RECORDS FOR THE EXERCISE.
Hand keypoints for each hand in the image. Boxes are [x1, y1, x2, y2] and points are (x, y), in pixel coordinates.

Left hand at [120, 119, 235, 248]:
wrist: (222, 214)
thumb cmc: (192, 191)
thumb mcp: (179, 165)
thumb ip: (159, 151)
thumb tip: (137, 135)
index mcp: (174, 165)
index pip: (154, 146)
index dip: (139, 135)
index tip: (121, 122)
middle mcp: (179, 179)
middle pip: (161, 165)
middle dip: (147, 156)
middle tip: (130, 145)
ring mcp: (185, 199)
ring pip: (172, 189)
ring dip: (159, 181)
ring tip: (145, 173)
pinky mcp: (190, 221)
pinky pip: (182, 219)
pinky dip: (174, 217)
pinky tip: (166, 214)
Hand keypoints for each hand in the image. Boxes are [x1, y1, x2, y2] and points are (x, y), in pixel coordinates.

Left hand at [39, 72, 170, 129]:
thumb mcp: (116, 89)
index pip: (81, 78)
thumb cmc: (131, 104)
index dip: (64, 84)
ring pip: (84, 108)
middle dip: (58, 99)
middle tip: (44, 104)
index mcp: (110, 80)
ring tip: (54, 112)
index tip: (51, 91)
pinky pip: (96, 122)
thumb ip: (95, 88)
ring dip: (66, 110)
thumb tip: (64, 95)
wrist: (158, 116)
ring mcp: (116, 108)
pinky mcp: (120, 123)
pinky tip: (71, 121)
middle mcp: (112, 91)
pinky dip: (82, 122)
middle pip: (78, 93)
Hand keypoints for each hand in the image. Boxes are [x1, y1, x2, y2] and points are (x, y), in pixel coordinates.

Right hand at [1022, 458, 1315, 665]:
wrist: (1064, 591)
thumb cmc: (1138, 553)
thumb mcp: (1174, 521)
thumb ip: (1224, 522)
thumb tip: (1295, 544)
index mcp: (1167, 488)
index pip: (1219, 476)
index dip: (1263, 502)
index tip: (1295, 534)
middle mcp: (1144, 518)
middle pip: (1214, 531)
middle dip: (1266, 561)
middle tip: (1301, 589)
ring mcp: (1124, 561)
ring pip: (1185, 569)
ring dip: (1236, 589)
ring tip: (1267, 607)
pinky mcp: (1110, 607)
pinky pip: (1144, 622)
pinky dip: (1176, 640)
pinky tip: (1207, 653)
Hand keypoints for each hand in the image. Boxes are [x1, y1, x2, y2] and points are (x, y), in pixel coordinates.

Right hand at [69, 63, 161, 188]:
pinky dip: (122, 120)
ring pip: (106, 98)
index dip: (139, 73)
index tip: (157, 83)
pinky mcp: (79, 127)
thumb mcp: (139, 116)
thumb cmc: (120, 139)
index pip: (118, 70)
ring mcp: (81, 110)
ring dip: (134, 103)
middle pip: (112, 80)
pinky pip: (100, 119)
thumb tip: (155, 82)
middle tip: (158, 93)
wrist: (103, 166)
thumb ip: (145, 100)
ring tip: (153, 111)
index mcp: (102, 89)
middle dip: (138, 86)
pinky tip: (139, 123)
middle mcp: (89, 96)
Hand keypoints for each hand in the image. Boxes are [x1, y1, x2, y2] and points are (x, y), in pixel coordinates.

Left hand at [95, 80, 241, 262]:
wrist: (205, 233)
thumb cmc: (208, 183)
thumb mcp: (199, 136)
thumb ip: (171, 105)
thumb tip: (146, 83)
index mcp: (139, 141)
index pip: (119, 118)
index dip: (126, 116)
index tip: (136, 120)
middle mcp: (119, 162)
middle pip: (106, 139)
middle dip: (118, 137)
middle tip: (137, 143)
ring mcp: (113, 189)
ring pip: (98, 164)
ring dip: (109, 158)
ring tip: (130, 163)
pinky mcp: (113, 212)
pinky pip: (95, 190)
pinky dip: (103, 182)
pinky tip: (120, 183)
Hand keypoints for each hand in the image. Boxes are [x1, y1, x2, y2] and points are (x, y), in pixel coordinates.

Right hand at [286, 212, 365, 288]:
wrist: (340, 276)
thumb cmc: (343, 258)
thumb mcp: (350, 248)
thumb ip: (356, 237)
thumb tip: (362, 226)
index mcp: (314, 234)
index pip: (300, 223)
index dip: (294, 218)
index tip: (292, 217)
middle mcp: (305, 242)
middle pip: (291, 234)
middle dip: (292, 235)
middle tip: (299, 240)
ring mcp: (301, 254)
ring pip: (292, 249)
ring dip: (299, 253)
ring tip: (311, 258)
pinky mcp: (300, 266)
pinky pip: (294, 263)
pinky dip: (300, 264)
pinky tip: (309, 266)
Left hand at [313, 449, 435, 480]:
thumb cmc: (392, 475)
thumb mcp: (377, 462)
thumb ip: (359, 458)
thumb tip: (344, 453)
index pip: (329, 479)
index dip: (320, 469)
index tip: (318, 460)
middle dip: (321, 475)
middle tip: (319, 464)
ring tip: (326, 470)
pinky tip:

PROBLEM TO WORK ON. From the first line through the last, give the data above again exactly.

RESPONSE BELOW.
Hand keypoints for each hand in the image. Boxes are [x1, y1, x2, y2] and points are (x, y), in pixel coordinates.

Left hand at [120, 119, 235, 248]:
wrist: (222, 214)
thumb cmc: (192, 191)
thumb mcp: (179, 165)
thumb ip: (159, 151)
thumb tip: (137, 135)
index mcp: (174, 165)
index pip: (154, 146)
index dip: (139, 135)
index tip: (121, 122)
middle mcp: (179, 179)
middle pip: (161, 165)
middle dip: (147, 156)
middle tip: (130, 145)
ring mcp: (185, 199)
ring pip: (172, 189)
ring dip: (159, 181)
ring tip: (145, 173)
pinky mcp: (190, 221)
pinky pip: (182, 219)
pinky dip: (174, 217)
pinky tip: (166, 214)
Hand keypoints for each hand in the image. Boxes are [x1, y1, x2, y2] and points are (x, y), in pixel coordinates.

Left hand at [39, 72, 170, 129]:
thumb mcp: (116, 89)
index pip: (81, 78)
thumb cmc: (131, 104)
index dip: (64, 84)
ring pip: (84, 108)
middle dip: (58, 99)
middle tip: (44, 104)
index mcp: (110, 80)
ring tip: (54, 112)
index tip: (51, 91)
pinky pip: (96, 122)
thumb ip: (95, 88)
ring dip: (66, 110)
thumb tip: (64, 95)
wrist: (158, 116)
ring mcp: (116, 108)
pinky mcp: (120, 123)
pinky tip: (71, 121)
middle mcp: (112, 91)
pinky dip: (82, 122)
middle pip: (78, 93)
Hand keypoints for each hand in the image. Boxes are [x1, y1, x2, y2] and points are (x, y), in pixel coordinates.

Right hand at [1022, 458, 1315, 665]:
wrist: (1064, 591)
thumb cmc: (1138, 553)
thumb mcp: (1174, 521)
thumb ip: (1224, 522)
thumb tip: (1295, 544)
index mcp: (1167, 488)
index pip: (1219, 476)
index dip: (1263, 502)
index tip: (1295, 534)
middle mcp: (1144, 518)
middle pip: (1214, 531)
middle dip: (1266, 561)
middle tip: (1301, 589)
ring mcp: (1124, 561)
ring pip: (1185, 569)
ring dip: (1236, 589)
ring tip: (1267, 607)
pinky mcp: (1110, 607)
pinky pip: (1144, 622)
pinky dip: (1176, 640)
pinky tip: (1207, 653)
Hand keypoints for each hand in the image. Boxes are [x1, y1, x2, y2] and points are (x, y), in pixel coordinates.

Right hand at [69, 63, 161, 188]:
pinky dip: (122, 120)
ring pip: (106, 98)
index dip: (139, 73)
index tip: (157, 83)
pinky mcp: (79, 127)
thumb mcp: (139, 116)
thumb cmc: (120, 139)
index pip: (118, 70)
ring mcp: (81, 110)
ring dip: (134, 103)
middle pip: (112, 80)
pinky pip: (100, 119)
thumb tip: (155, 82)
middle tip: (158, 93)
wrist: (103, 166)
thumb ip: (145, 100)
ring tip: (153, 111)
index mcp: (102, 89)
middle dip: (138, 86)
pinky tip: (139, 123)
middle mcp: (89, 96)
Hand keypoints for each hand in the image. Boxes are [x1, y1, x2, y2] and points are (x, y), in pixel coordinates.

Left hand at [95, 80, 241, 262]:
wrist: (205, 233)
thumb cmc: (208, 183)
thumb mcp: (199, 136)
thumb ip: (171, 105)
thumb tip: (146, 83)
index mcp: (139, 141)
index pip: (119, 118)
index dip: (126, 116)
index tip: (136, 120)
middle mcp: (119, 162)
middle pip: (106, 139)
middle dip: (118, 137)
middle tip: (137, 143)
ring mcp: (113, 189)
ring pip: (98, 164)
ring dip: (109, 158)
ring tip: (130, 163)
pinky mcp: (113, 212)
pinky pip: (95, 190)
pinky dip: (103, 182)
pinky tip: (120, 183)
Hand keypoints for each hand in the image. Boxes are [x1, y1, x2, y2] and points are (x, y), in pixel coordinates.

Right hand at [286, 212, 365, 288]:
wrist: (340, 276)
thumb cmc: (343, 258)
thumb mcp: (350, 248)
thumb ip: (356, 237)
thumb tip: (362, 226)
index mcp: (314, 234)
index pip: (300, 223)
index dip: (294, 218)
index tip: (292, 217)
middle mcp: (305, 242)
middle pip: (291, 234)
middle dip: (292, 235)
middle tip: (299, 240)
ring mcp: (301, 254)
ring pip: (292, 249)
ring dip: (299, 253)
ring tip: (311, 258)
pinky mcp: (300, 266)
pinky pip: (294, 263)
pinky dip: (300, 264)
pinky tip: (309, 266)
Left hand at [313, 449, 435, 480]:
thumb cmc: (392, 475)
thumb mcp: (377, 462)
thumb ip: (359, 458)
thumb tip: (344, 453)
index pip: (329, 479)
index dip: (320, 469)
index tip: (318, 460)
middle dip: (321, 475)
middle tip: (319, 464)
ring tip: (326, 470)
pinky tip:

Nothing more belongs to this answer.